▶ **Task item**
Every record below must come back exactly as written, with the images dropped.

▶ **Data to use**
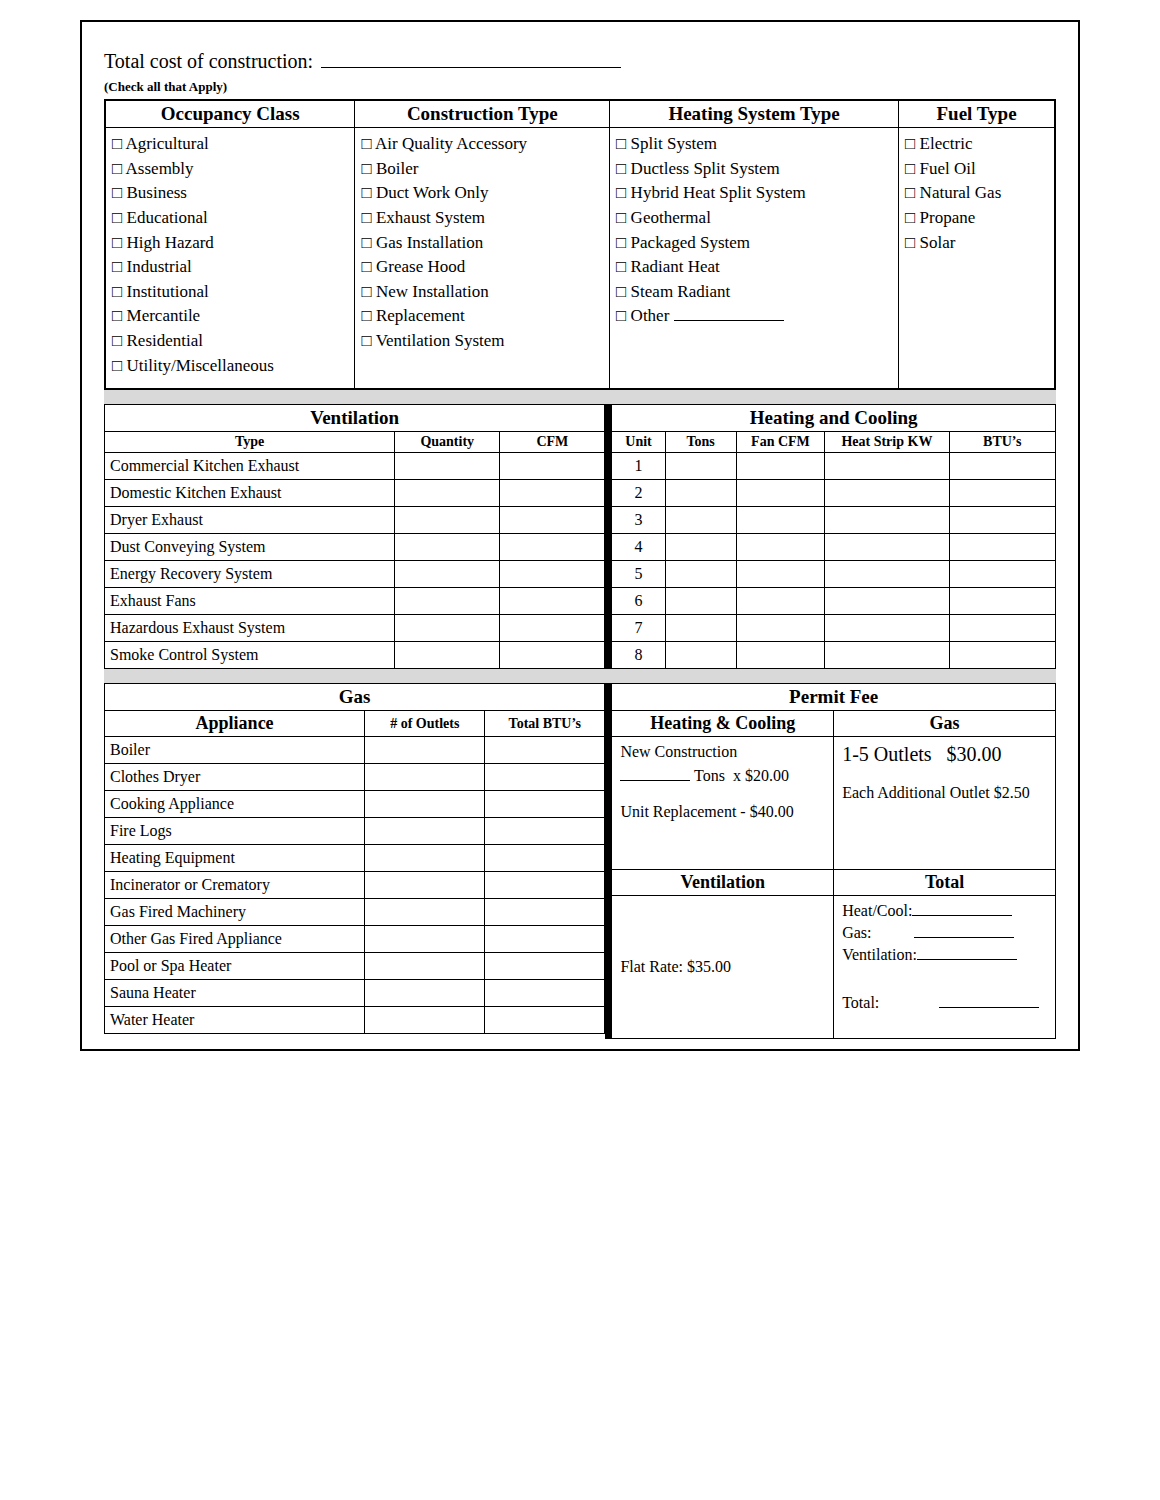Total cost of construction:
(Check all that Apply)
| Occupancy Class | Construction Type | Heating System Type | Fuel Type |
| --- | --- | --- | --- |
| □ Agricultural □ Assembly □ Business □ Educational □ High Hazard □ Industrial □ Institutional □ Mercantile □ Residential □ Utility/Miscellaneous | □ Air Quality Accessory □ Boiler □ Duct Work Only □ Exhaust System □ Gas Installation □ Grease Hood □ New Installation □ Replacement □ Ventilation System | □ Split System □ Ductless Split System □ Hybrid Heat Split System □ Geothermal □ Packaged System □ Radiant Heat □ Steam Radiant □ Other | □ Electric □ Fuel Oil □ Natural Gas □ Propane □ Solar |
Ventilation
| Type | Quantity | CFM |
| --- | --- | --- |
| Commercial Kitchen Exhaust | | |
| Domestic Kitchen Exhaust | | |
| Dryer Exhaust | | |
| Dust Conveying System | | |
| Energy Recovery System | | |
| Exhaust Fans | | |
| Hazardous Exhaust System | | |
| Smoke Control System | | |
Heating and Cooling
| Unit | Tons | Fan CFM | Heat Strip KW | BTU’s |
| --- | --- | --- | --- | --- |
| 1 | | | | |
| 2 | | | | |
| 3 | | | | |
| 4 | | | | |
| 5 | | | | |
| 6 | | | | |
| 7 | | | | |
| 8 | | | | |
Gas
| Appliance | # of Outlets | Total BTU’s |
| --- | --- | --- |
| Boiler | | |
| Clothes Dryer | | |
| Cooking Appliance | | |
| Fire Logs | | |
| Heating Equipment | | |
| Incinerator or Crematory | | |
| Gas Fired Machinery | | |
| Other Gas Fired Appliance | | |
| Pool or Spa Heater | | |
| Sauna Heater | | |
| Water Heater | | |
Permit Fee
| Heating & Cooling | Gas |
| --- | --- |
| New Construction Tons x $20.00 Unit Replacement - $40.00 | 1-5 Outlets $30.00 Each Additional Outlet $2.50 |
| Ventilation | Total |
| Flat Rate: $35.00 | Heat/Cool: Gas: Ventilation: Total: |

▶ **Reply**
Total cost of construction:
(Check all that Apply)
| Occupancy Class | Construction Type | Heating System Type | Fuel Type |
| --- | --- | --- | --- |
| □ Agricultural □ Assembly □ Business □ Educational □ High Hazard □ Industrial □ Institutional □ Mercantile □ Residential □ Utility/Miscellaneous | □ Air Quality Accessory □ Boiler □ Duct Work Only □ Exhaust System □ Gas Installation □ Grease Hood □ New Installation □ Replacement □ Ventilation System | □ Split System □ Ductless Split System □ Hybrid Heat Split System □ Geothermal □ Packaged System □ Radiant Heat □ Steam Radiant □ Other | □ Electric □ Fuel Oil □ Natural Gas □ Propane □ Solar |
Ventilation
| Type | Quantity | CFM |
| --- | --- | --- |
| Commercial Kitchen Exhaust | | |
| Domestic Kitchen Exhaust | | |
| Dryer Exhaust | | |
| Dust Conveying System | | |
| Energy Recovery System | | |
| Exhaust Fans | | |
| Hazardous Exhaust System | | |
| Smoke Control System | | |
Heating and Cooling
| Unit | Tons | Fan CFM | Heat Strip KW | BTU’s |
| --- | --- | --- | --- | --- |
| 1 | | | | |
| 2 | | | | |
| 3 | | | | |
| 4 | | | | |
| 5 | | | | |
| 6 | | | | |
| 7 | | | | |
| 8 | | | | |
Gas
| Appliance | # of Outlets | Total BTU’s |
| --- | --- | --- |
| Boiler | | |
| Clothes Dryer | | |
| Cooking Appliance | | |
| Fire Logs | | |
| Heating Equipment | | |
| Incinerator or Crematory | | |
| Gas Fired Machinery | | |
| Other Gas Fired Appliance | | |
| Pool or Spa Heater | | |
| Sauna Heater | | |
| Water Heater | | |
Permit Fee
| Heating & Cooling | Gas |
| --- | --- |
| New Construction Tons x $20.00 Unit Replacement - $40.00 | 1-5 Outlets $30.00 Each Additional Outlet $2.50 |
| Ventilation | Total |
| Flat Rate: $35.00 | Heat/Cool: Gas: Ventilation: Total: |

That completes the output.